--- Material for this exercise Enclosed Below ---

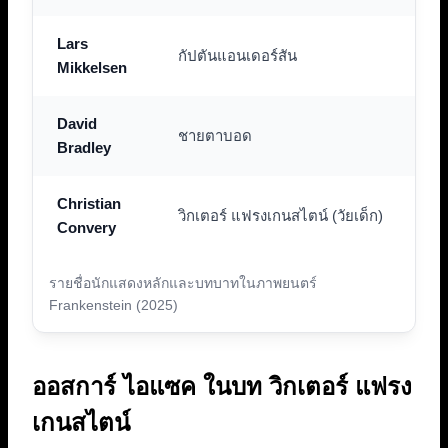
Lars
กัปตันแอนเดอร์สัน
Mikkelsen
David
ชายตาบอด
Bradley
Christian
วิกเตอร์ แฟรงเกนสไตน์ (วัยเด็ก)
Convery
รายชื่อนักแสดงหลักและบทบาทในภาพยนตร์
Frankenstein (2025)
ออสการ์ ไอแซค ในบท วิกเตอร์ แฟรง
เกนสไตน์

--- End of Enclosed Material for this exercise ---

:: Task goal ::
Rewrite the text from the data above, replacing "Christian" with "Chris" and keeping everything else the same. Leave out the pictures.

:: Answer below ::
Lars
กัปตันแอนเดอร์สัน
Mikkelsen
David
ชายตาบอด
Bradley
Chris
วิกเตอร์ แฟรงเกนสไตน์ (วัยเด็ก)
Convery
รายชื่อนักแสดงหลักและบทบาทในภาพยนตร์
Frankenstein (2025)
ออสการ์ ไอแซค ในบท วิกเตอร์ แฟรง
เกนสไตน์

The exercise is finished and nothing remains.